**What the task asks:**
Starting at the top line and ending at the bottom one, repeat the entries exactly and drop every picture.

**Stored data:**
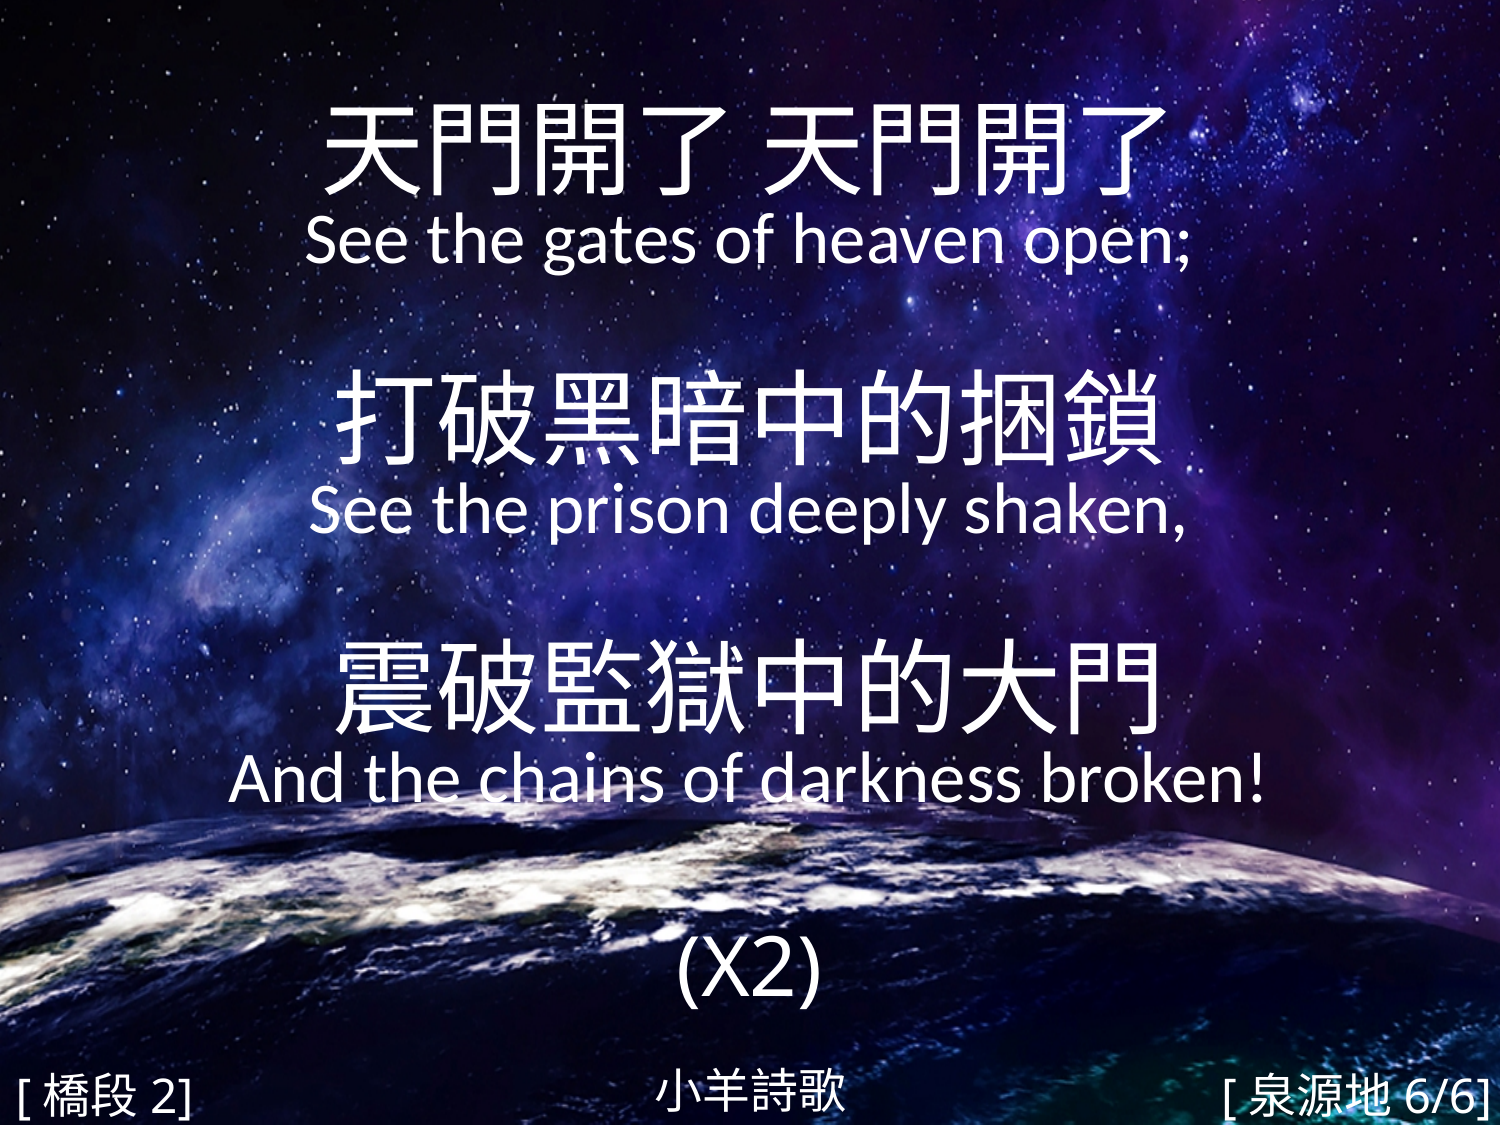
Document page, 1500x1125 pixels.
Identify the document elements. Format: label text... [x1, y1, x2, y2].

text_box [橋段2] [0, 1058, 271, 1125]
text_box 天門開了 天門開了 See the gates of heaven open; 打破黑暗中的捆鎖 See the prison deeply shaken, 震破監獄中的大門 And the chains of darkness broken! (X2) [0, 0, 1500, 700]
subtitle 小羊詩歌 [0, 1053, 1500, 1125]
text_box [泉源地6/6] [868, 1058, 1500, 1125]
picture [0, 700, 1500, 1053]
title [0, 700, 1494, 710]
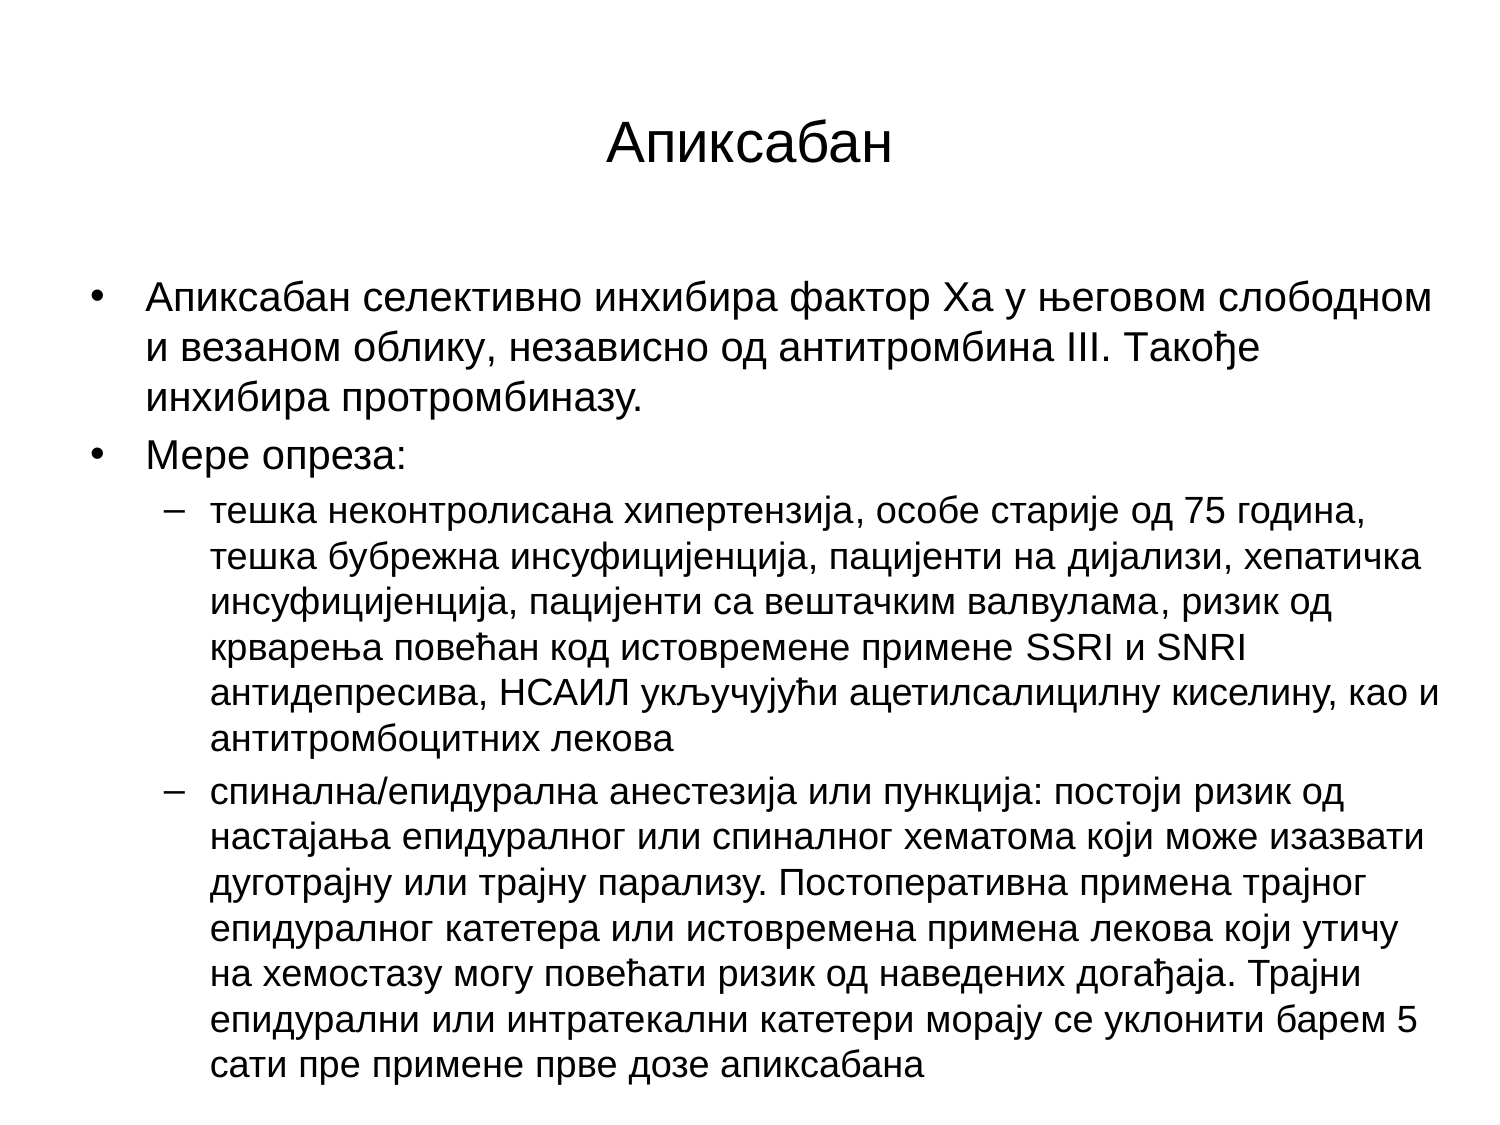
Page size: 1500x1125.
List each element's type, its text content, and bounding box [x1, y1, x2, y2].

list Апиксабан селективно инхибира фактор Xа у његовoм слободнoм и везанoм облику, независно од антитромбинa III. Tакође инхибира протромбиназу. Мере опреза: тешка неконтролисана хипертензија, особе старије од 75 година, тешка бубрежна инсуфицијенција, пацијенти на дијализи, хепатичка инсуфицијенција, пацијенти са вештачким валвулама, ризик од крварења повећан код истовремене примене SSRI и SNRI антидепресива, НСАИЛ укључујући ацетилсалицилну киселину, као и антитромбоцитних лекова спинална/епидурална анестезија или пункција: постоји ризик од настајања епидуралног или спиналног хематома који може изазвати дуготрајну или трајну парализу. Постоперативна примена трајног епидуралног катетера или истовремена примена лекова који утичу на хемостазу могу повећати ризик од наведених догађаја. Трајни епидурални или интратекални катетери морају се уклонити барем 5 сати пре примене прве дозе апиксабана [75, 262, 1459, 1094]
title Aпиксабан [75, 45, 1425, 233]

**Task result:**
Document page, 1500x1125 pixels.
Identify the document elements. Format: label text... [x1, y1, x2, y2].

text_box [橋段2] [0, 1058, 271, 1125]
text_box 天門開了 天門開了 See the gates of heaven open; 打破黑暗中的捆鎖 See the prison deeply shaken, 震破監獄中的大門 And the chains of darkness broken! (X2) [0, 0, 1500, 700]
subtitle 小羊詩歌 [0, 1053, 1500, 1125]
text_box [泉源地6/6] [868, 1058, 1500, 1125]
picture [0, 700, 1500, 1053]
title [0, 700, 1494, 710]
Page size: 1500x1125.
List each element's type, its text content, and bounding box [x1, y1, x2, y2].

list Апиксабан селективно инхибира фактор Xа у његовoм слободнoм и везанoм облику, независно од антитромбинa III. Tакође инхибира протромбиназу. Мере опреза: тешка неконтролисана хипертензија, особе старије од 75 година, тешка бубрежна инсуфицијенција, пацијенти на дијализи, хепатичка инсуфицијенција, пацијенти са вештачким валвулама, ризик од крварења повећан код истовремене примене SSRI и SNRI антидепресива, НСАИЛ укључујући ацетилсалицилну киселину, као и антитромбоцитних лекова спинална/епидурална анестезија или пункција: постоји ризик од настајања епидуралног или спиналног хематома који може изазвати дуготрајну или трајну парализу. Постоперативна примена трајног епидуралног катетера или истовремена примена лекова који утичу на хемостазу могу повећати ризик од наведених догађаја. Трајни епидурални или интратекални катетери морају се уклонити барем 5 сати пре примене прве дозе апиксабана [75, 262, 1459, 1094]
title Aпиксабан [75, 45, 1425, 233]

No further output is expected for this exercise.